Dyrektor Generalny Lasów Państwowych w reakcji na rosnące ceny opału określił 26 maja 2022 r. wytyczne, które mają wspierać możliwość "nabywania przez konsumentów - odbiorców indywidualnych, surowca drzewnego do celów opałowych". Resort podkreślił, że dokłada wszelkich starań, aby zapewnić gospodarstwom domowym dostępność drewna opałowego.
Decyzja dyrekcji Lasów oznacza, że drewno najniżej jakości w pierwszej kolejności mogą kupić lokalni mieszkańcy. "W ten sposób Lasy Państwowe starają się przeciwdziałać trendom inflacyjnym i rosnącym cenom energii" - czytamy. Wiceminister klimatu i środowiska Edward Siarka odniósł się do wysokich cen opału i ma jeszcze jeden sposób na radzenie sobie z nimi.
Cały czas obowiązuje, za zgodą leśniczego, możliwość zbierania gałęzi na opał. W tym roku po rozpoczęciu wojny w Ukrainie i zawirowaniu na rynku energii wzrosły zapytania do nadleśnictw o wskazanie terenu i zgodę na pozyskiwanie drewna opałowego w lokalnych lasach. Priorytetowo należało zadbać, by pierwszeństwo samopozyskiwania drewna miały społeczności lokalne
- powiedział wiceszef tego resortu w komunikacie z 26 maja.
Więcej informacji z Polski przeczytasz na stronie głównej Gazeta.pl
Rzecznik rządu Piotr Muller został zapytany w czwartek o wypowiedź dot. zbierania gałęzi w lesie do celów opałowych. - Czy te słowa pana ministra Siarki o zbieraniu chrustu to jest sposób na rosnące ceny opału? - zapytała dziennikarka. - Nie znam tej sprawy, trudno mi skomentować - skwitował rzecznik.
"Po 7 latach rozkręcania inflacji, nakręcania drożyzny, rząd informuje Polaków o możliwości zbierania chrustu w lasach" - skomentował słowa Siarki poseł PO Krzysztof Brejza.

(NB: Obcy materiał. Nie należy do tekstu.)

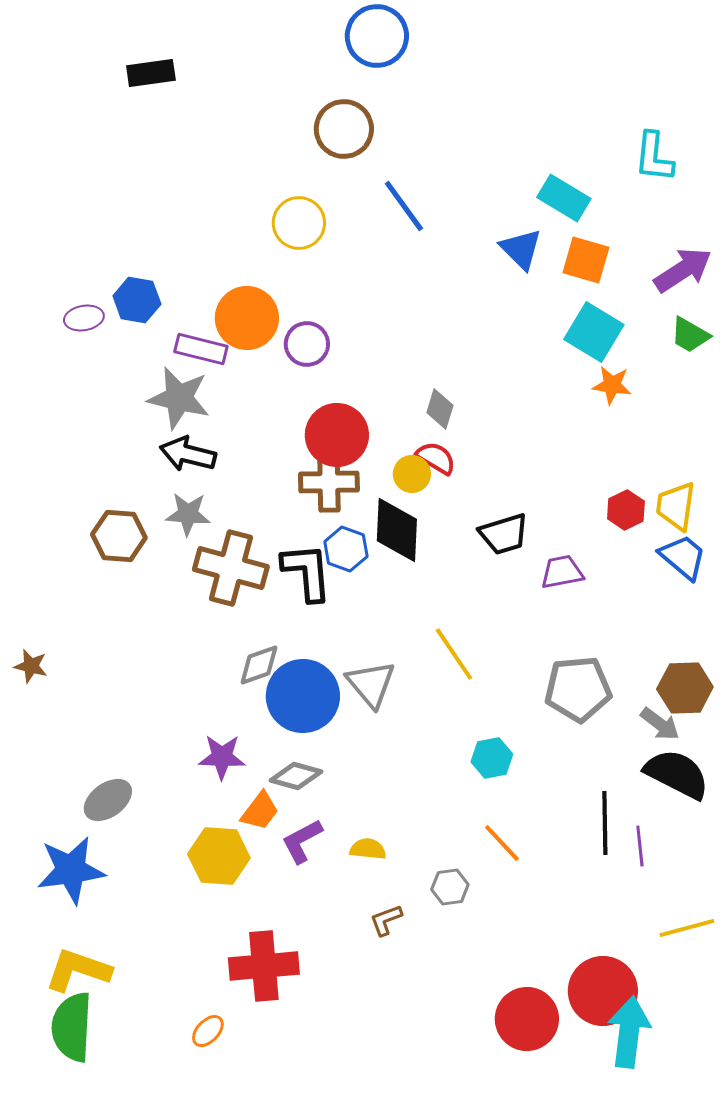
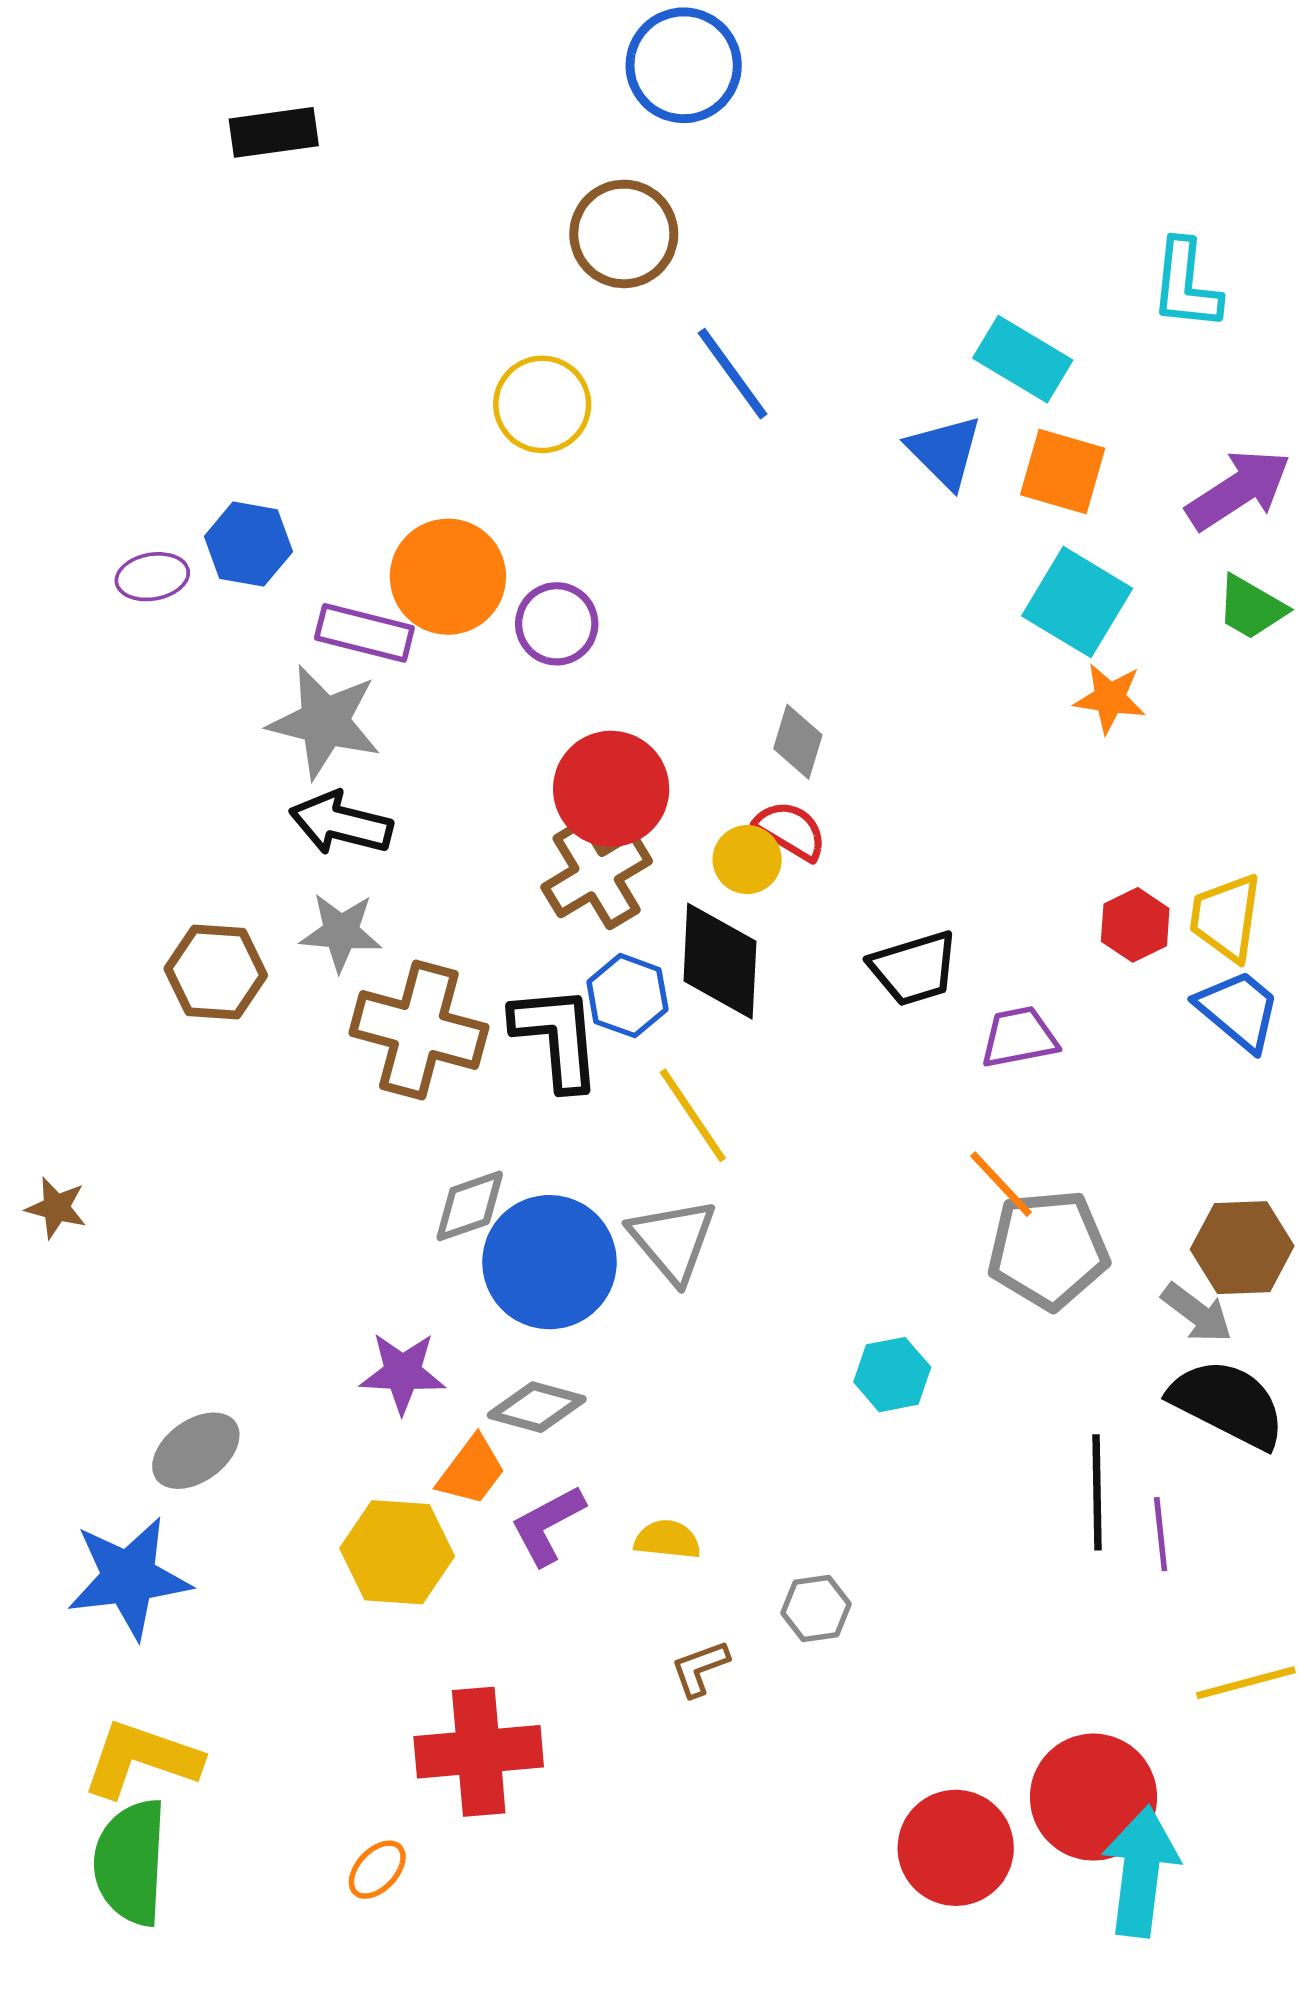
brown cross: (329, 482) -> (597, 874), turned -30
yellow line: (454, 654) -> (693, 1115), moved
orange line: (502, 843) -> (1001, 1184), moved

Jak przypomina na Twitterze profil "Nasze Lasy", zbieranie gałęzi w lesie wymaga specjalnego zezwolenia Lasów Państwowych. "Kara grozi nawet za 'kradzież' gałęzi na ognisko" - podkreślono.
W osobnym wpisie profil "Nasze Lasy" zauważa, że nastąpił "bezprecedensowy wzrost cen drewna" - w 2021 r. w skrajnych przypadkach było to nawet 200-300 proc. "Pewnej grupie puchną portfele" - czytamy.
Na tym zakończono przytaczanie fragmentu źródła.